Developer Platform Overview
The Allegro SDK is a lightweight JavaScript library for event tracking, session
management, and member authentication. It loads asynchronously and exposes its
API on window.allegro.
Installation
Add the loader script to your page:
<script src="https://your-allegro-instance.com/client.js"></script>
For more information, see the script tag documentation.
Core Concepts
Async Queue
The SDK uses an async queue pattern so you can start using it before it finishes loading:
<script>
window.allegro = window.allegro || [];
// Queue a callback
window.allegro.push(function (allegro) {
allegro.track('page_view');
});
</script>
<script src="https://your-allegro-instance.com/client.js"></script>
When the SDK loads, it replaces the array with the full SDK, drains the queue, and executes each callback.
allegro.push(callback)
Queue a function to run when the SDK is ready.
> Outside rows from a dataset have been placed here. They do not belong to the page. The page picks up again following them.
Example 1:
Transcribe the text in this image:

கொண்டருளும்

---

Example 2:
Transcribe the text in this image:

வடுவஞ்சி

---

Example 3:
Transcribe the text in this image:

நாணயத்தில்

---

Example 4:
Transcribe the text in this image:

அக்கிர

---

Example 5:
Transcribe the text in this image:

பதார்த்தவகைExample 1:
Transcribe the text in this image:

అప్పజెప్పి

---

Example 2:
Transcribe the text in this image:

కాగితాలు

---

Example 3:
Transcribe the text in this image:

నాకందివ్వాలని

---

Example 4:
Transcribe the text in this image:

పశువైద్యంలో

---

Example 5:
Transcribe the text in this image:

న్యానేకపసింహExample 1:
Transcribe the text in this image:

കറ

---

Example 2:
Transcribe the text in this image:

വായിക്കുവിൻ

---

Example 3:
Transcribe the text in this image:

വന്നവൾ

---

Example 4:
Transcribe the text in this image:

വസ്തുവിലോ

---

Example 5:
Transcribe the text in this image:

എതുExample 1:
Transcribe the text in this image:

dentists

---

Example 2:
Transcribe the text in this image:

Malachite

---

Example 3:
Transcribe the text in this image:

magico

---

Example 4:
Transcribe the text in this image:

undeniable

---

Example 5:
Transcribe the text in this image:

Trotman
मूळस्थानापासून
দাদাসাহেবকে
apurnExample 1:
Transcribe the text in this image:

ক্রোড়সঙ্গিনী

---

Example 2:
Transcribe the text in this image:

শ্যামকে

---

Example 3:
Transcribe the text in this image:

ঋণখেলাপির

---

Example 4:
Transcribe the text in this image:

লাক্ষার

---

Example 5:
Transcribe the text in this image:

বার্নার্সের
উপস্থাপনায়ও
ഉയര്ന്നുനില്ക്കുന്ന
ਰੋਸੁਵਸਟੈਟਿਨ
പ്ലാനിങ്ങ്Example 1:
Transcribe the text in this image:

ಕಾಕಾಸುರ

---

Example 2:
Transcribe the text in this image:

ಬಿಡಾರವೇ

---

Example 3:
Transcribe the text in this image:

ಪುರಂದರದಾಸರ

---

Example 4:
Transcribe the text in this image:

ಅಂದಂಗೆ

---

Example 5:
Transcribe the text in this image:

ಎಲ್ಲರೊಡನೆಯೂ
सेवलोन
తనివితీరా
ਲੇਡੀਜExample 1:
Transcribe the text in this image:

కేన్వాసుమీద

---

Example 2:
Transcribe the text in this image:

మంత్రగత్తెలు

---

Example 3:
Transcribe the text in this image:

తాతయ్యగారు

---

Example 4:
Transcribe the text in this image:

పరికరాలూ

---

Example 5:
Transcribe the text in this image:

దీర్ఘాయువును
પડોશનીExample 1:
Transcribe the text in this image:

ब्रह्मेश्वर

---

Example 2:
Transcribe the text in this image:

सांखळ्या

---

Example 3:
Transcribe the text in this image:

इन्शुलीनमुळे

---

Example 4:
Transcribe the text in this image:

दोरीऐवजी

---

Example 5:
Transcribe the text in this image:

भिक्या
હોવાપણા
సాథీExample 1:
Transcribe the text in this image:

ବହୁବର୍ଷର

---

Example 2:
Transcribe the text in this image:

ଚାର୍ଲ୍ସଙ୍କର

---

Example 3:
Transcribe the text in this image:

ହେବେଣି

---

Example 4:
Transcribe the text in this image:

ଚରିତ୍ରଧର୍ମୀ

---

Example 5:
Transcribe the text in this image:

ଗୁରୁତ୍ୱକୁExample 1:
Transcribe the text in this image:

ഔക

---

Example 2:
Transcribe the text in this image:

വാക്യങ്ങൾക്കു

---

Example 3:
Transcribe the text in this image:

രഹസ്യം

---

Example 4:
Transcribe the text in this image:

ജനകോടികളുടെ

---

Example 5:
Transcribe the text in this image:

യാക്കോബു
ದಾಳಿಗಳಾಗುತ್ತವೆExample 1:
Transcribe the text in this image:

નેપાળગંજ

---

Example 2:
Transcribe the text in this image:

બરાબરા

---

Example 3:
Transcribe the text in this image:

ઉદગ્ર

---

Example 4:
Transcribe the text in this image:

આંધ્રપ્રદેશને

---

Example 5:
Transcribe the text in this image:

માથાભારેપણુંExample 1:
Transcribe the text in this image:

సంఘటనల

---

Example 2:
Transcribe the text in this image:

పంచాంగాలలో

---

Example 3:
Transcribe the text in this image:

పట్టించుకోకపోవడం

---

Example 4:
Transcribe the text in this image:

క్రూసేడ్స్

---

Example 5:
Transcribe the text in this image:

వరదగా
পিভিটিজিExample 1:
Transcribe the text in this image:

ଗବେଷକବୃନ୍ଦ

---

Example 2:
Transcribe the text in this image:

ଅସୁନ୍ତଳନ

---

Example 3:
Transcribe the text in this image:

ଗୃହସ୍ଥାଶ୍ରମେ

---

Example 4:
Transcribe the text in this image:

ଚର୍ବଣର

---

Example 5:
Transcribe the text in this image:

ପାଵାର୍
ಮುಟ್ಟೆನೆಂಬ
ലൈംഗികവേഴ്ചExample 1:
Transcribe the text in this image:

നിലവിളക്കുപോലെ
If the SDK has already loaded, the callback executes immediately.
window.allegro.push(function (allegro) {
// SDK is ready — use allegro.track(), allegro.member, etc.
});
What's Available
| Namespace | Description |
|---|---|
allegro.track() | Track events with automatic session and device management |
allegro.member | Authenticate members, get user info and entitlements |
allegro.interaction | Trigger interaction events |
See the Quick Start guide for a complete working example, or browse the API Reference for full type documentation.
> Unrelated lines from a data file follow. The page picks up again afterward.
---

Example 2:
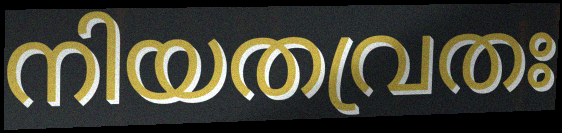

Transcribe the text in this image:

നിയതവ്രതഃ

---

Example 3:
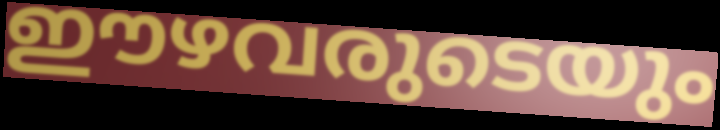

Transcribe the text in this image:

ഈഴവരുടെയും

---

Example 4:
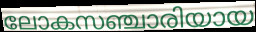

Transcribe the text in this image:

ലോകസഞ്ചാരിയായ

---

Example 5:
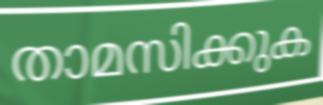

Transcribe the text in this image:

താമസിക്കുക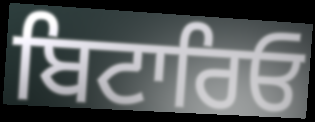
ਬਿਟਾਰਿਓ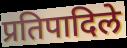
प्रतिपादिले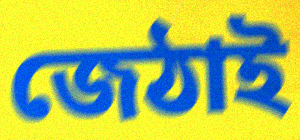
জেঠাই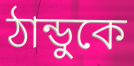
ঠান্ডুকে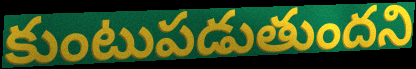
కుంటుపడుతుందనిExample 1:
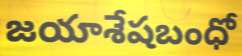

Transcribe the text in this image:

జయాశేషబంధో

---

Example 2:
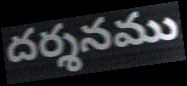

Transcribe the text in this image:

దర్శనము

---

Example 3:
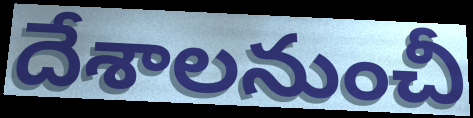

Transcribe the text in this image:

దేశాలనుంచీ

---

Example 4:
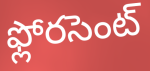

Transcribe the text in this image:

ఫ్లోరసెంట్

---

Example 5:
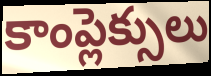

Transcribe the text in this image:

కాంప్లెక్సులుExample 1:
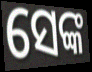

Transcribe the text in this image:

ସେଙ୍କ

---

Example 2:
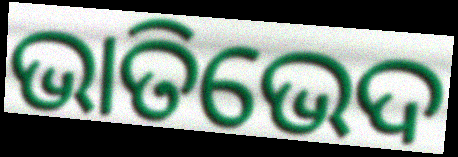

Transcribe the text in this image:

ଭାତିଭେଦ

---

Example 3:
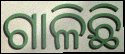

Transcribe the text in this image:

ଗାଳିଛି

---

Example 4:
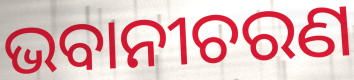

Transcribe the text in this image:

ଭବାନୀଚରଣ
Session & Device Management
The SDK manages two cookies automatically:
| Cookie | Lifetime | Purpose |
|---|---|---|
allegro_device_id | 10 years | Persistent device identifier (UUID v4) |
allegro_session_id | 30 minutes | Session identifier, extended on activity |
Sessions are created automatically on the first track() or member.login()
call.
Error Handling
API errors throw an AllegroApiError with the HTTP status and response body:
try {
await allegro.member.login('bad@email.com', 'wrong');
} catch (error) {
console.error(error.status); // e.g. 401
console.error(error.body); // server response
}
Errors inside push() callbacks are caught and logged to the console — they
won't break the queue or prevent other callbacks from running.